### WHAT YOU HAVE TO DO
Every line in the data below from the one containing "Submit a Comment" down to the one containing "قد يهمّك أيضًا", both included, must be retyped exactly; no other line is to appear.

### PROVIDED MATERIAL

>>>

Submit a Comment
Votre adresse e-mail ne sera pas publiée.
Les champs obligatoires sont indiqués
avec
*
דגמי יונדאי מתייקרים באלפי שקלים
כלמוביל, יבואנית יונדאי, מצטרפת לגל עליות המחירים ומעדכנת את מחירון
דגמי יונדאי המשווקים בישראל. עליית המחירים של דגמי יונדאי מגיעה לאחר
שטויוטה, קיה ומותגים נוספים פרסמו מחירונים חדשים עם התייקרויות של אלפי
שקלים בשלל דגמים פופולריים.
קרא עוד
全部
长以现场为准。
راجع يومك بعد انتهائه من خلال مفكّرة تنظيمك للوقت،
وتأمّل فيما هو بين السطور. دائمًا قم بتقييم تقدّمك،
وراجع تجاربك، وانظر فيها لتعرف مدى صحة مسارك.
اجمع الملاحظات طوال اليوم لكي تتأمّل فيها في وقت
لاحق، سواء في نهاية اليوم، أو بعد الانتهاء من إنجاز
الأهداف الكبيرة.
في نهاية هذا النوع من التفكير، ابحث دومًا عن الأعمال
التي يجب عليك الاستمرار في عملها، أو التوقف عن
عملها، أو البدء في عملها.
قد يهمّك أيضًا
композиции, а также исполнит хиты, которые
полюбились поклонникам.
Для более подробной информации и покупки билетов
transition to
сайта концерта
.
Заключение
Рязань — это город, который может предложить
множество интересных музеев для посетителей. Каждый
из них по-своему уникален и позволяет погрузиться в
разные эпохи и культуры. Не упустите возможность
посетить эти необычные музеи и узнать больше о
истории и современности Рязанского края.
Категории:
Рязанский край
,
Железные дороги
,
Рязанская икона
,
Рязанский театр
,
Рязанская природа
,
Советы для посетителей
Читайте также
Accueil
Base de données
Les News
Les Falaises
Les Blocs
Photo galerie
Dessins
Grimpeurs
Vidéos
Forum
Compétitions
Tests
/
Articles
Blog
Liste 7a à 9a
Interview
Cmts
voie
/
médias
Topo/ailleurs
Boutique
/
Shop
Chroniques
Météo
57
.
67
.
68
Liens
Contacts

<<<
>>>

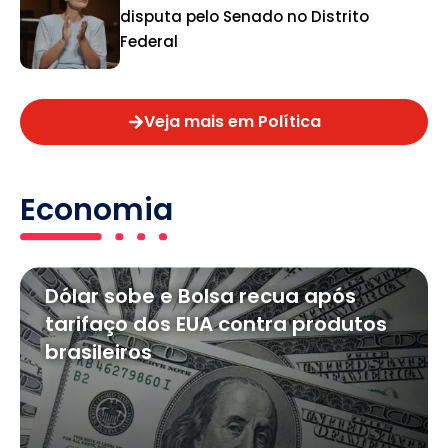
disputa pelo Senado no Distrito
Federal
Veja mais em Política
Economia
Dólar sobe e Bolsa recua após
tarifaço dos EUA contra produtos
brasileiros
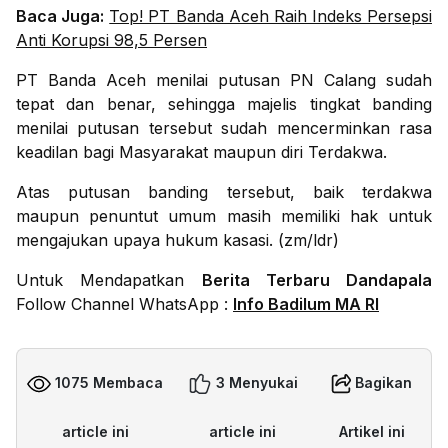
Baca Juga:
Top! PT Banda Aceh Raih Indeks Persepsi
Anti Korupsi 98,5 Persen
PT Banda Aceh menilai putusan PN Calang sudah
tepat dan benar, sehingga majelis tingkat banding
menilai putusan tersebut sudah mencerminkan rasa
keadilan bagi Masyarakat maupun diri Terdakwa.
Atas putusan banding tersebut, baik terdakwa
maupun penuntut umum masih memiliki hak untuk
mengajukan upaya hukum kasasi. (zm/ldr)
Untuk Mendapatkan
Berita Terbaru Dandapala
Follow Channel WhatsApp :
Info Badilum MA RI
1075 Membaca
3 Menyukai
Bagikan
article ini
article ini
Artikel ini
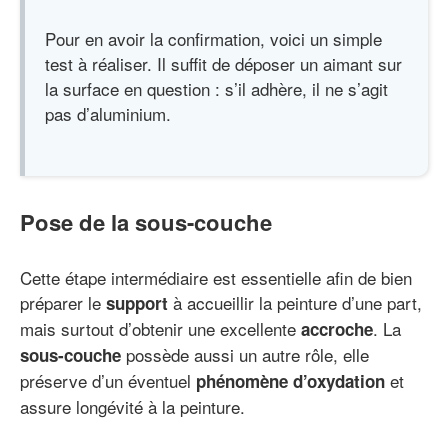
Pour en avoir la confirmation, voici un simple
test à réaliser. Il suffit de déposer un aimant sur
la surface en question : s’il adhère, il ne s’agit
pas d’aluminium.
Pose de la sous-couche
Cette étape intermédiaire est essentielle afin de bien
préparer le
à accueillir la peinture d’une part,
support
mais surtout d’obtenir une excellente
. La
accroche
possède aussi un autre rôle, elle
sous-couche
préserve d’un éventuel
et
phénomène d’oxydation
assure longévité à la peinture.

<<<

### EXERCISE OUTPUT
Submit a Comment
Votre adresse e-mail ne sera pas publiée.
Les champs obligatoires sont indiqués
avec
*
דגמי יונדאי מתייקרים באלפי שקלים
כלמוביל, יבואנית יונדאי, מצטרפת לגל עליות המחירים ומעדכנת את מחירון
דגמי יונדאי המשווקים בישראל. עליית המחירים של דגמי יונדאי מגיעה לאחר
שטויוטה, קיה ומותגים נוספים פרסמו מחירונים חדשים עם התייקרויות של אלפי
שקלים בשלל דגמים פופולריים.
קרא עוד
全部
长以现场为准。
راجع يومك بعد انتهائه من خلال مفكّرة تنظيمك للوقت،
وتأمّل فيما هو بين السطور. دائمًا قم بتقييم تقدّمك،
وراجع تجاربك، وانظر فيها لتعرف مدى صحة مسارك.
اجمع الملاحظات طوال اليوم لكي تتأمّل فيها في وقت
لاحق، سواء في نهاية اليوم، أو بعد الانتهاء من إنجاز
الأهداف الكبيرة.
في نهاية هذا النوع من التفكير، ابحث دومًا عن الأعمال
التي يجب عليك الاستمرار في عملها، أو التوقف عن
عملها، أو البدء في عملها.
قد يهمّك أيضًا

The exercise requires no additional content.